TASK | Resume the piece on Italian small-press and art books, writing on from its last sentence about Ericailcane's drawings.

PROVIDED TEXT |
== == ==
Over the past year or two i've picked up some interesting books in Rome & around Italy from small presses & bookstores (here most small presses often have an associated bookstore or vice-versa). Over the coming months i'll try to get through this accumulating stack of books to highlight some of what's going on in the Italian small press/art book world.


Il Numero Delle Bestie by Ericailcane (Logos)

Ericailcane: Il Numbero delle Bestie The first i learned of Ericailcane was while we were visiting Torino. Near the bus station somebody was painting these giant murals of sad chimps & mice. The artist was high up on a crane but i asked his buddies or some spectators on the ground «chi è?» & was told it was Ericailcane (or Erica il Cane). So the next time i saw one of his books (i think it was at the Più Libri Più Liberi book festival in Rome) i picked up his Il Numero delle Bestie book. The book contains exquisite drawings & engravings of subjects like: penguins with birthday cakes, shaving bears, rabbit undertakers, a rooster (foaming at the mouth) wearing a rooster finger puppet, chickens leaving eggs behind in movie theatre seats, a squirrel who burst his house by packing too many nuts into it, disappointed monkeys with fly-swatters, insect-riding bears, bible-eating rats, etc. Each image telling an absurdist story in itself.
== == ==
MATERIAL PROVIDED |
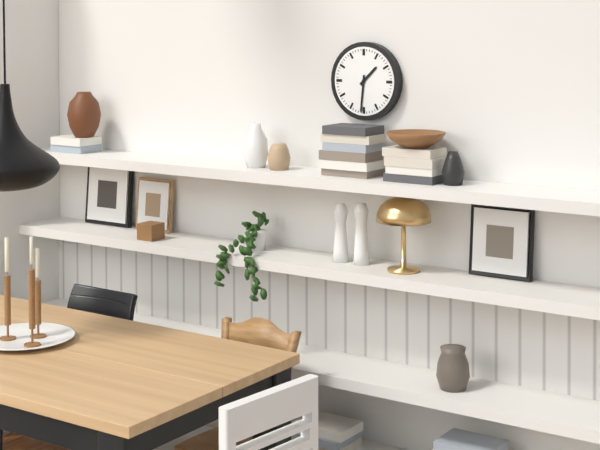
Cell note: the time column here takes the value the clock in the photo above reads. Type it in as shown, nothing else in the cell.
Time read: 1:31
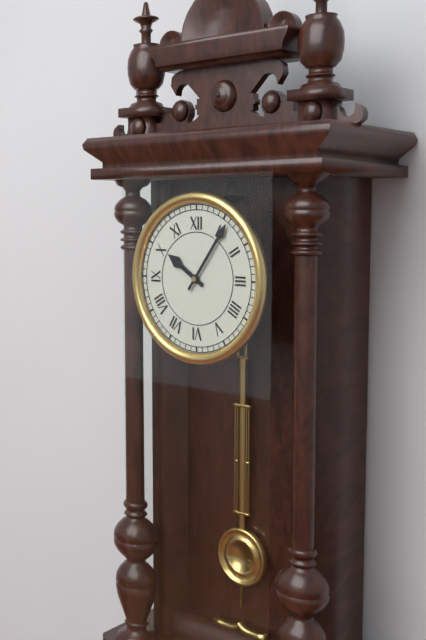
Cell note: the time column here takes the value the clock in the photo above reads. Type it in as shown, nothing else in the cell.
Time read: 10:06
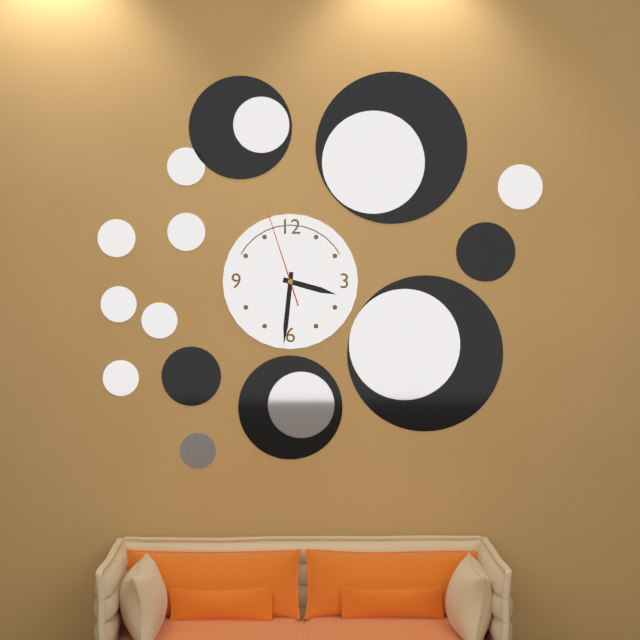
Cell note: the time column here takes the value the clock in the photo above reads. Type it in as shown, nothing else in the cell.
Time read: 3:31:57
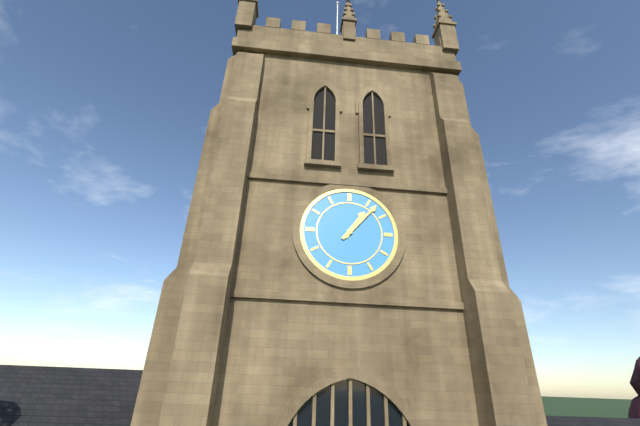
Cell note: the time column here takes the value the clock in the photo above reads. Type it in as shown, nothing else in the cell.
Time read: 1:07
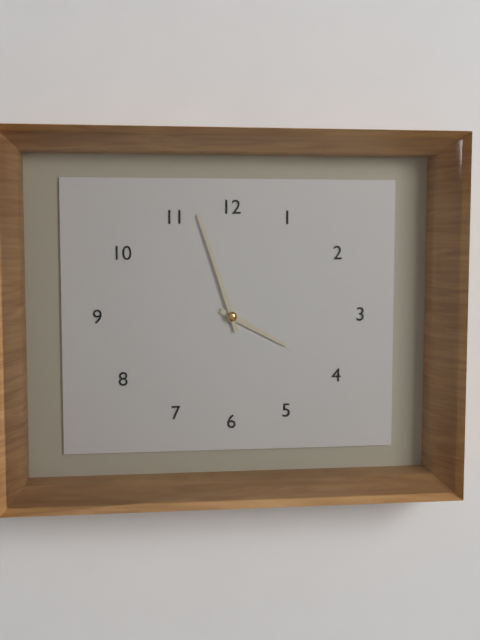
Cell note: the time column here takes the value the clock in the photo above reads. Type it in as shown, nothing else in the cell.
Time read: 3:57
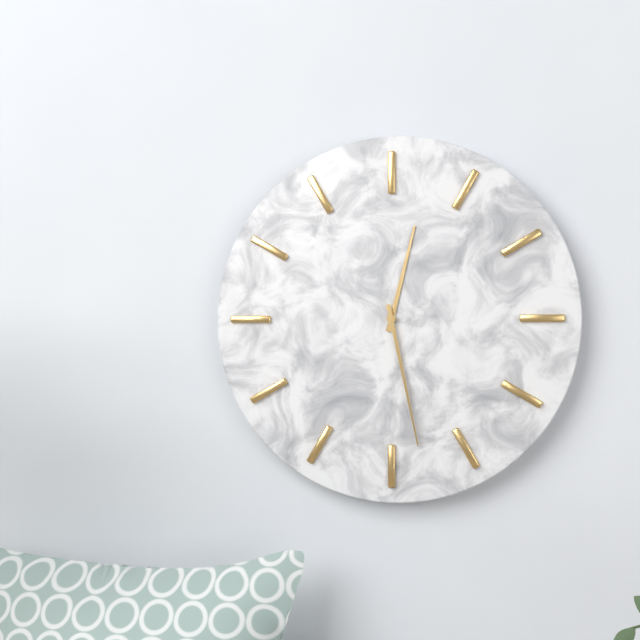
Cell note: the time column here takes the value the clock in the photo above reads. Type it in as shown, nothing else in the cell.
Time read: 12:28
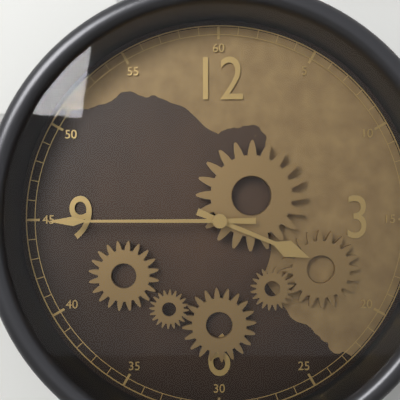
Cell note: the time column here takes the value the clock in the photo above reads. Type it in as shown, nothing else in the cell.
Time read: 3:45
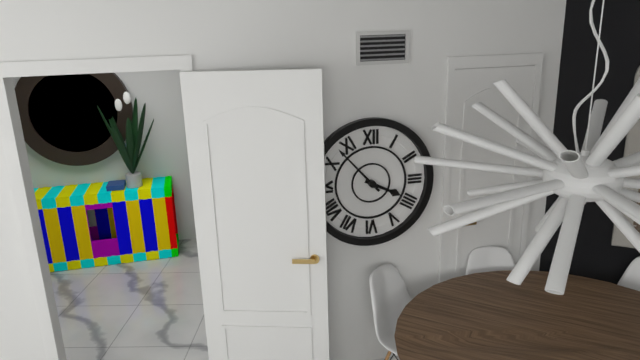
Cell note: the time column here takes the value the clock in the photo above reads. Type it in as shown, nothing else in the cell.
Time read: 3:53
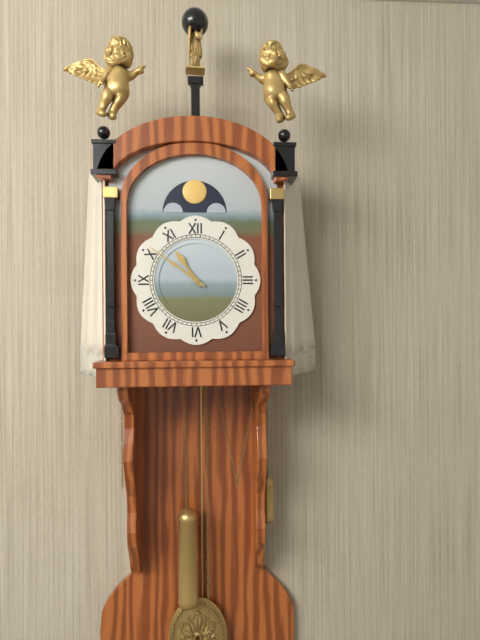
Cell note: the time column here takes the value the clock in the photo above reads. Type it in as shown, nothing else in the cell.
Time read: 10:51
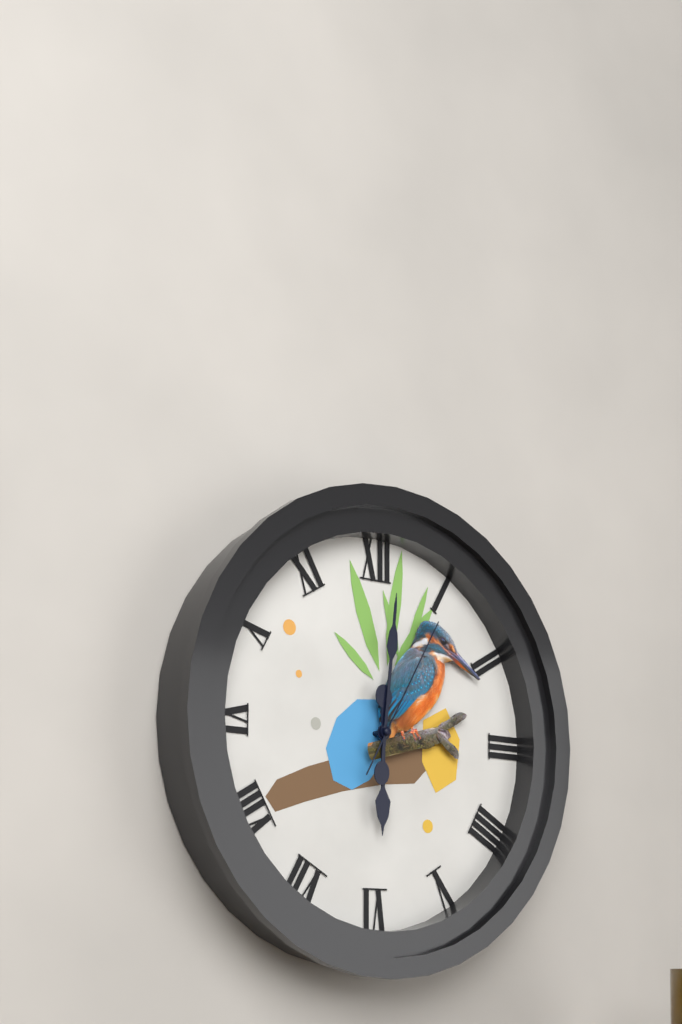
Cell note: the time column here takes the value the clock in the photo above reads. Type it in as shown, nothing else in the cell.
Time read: 6:01:05
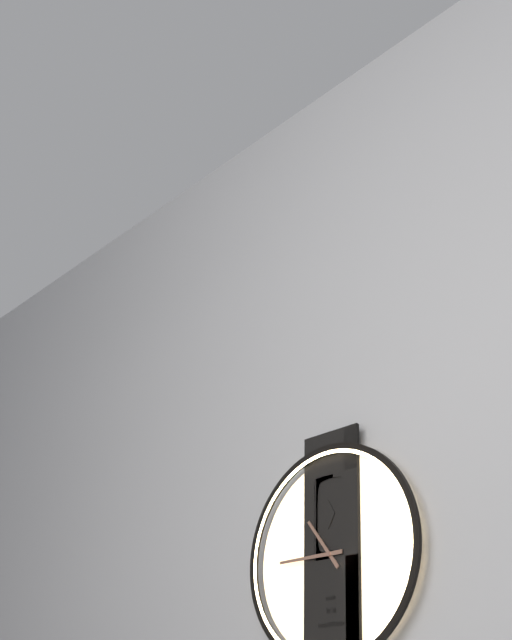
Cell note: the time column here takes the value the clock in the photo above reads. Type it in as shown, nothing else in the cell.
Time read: 10:45
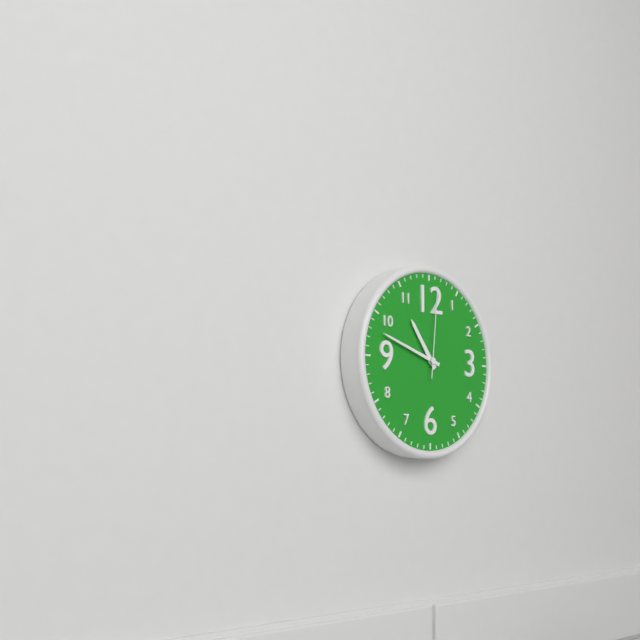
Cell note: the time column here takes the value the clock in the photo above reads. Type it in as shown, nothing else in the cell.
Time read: 10:48:01
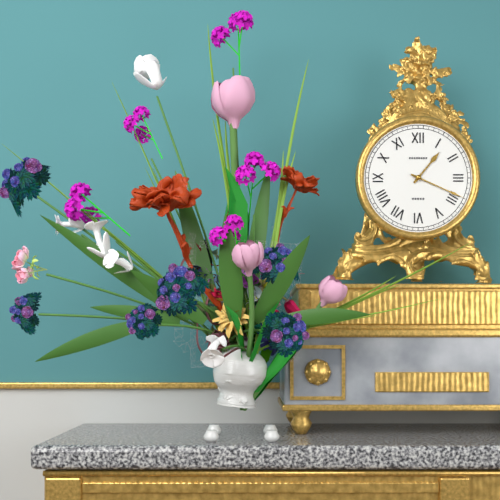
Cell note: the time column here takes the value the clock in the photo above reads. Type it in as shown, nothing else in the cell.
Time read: 1:19
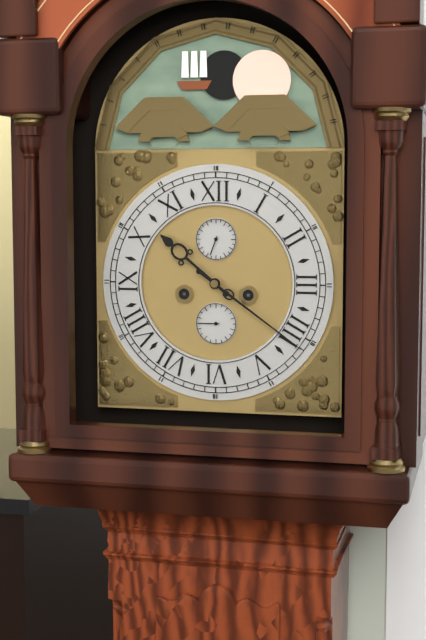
== == ==
EXERCISE RESULT |
Here's some of my favorite pieces:

Back-stabbing bears sucking face

back-stabbing bears sucking face

 

ice-skating donkey with a dragon-fly catching bear in his stomach

ice-skating donkey with a dragon-fly catching bear in his swampy stomach


Ritratti Famosi di Comuni Animali by Svjetlan Junaković

Ritratti famosi di comuni animali by Svjetlan Junaković Another book i acquired more recently (from the wonderful Orlando & Ofelia bookstore in the Monti neighborhood of Rome) published by Logos edizioni (who also published Ericailcane's above book) is Ritratti famosi di comuni animali by Svjetlan Junaković. It's another bestiary book of animals in anthropomorphic situations (seems to be the Logos shtick)—these animals striking more regal, Victorian/Renaissance age poses, some actual famous painted portraits redone with animals (i.e., the girl with the pearl earring redone as «the sheep with a blue turban»). A harem of geese playing cards, a greyhound lounging on a loveseat, frog doctors (dressed like quakers) operating on a human, a hippo in a Turkish bath, etc. Each image (painting) accompanied by a short caption telling a sort of story behind the image (in Italian).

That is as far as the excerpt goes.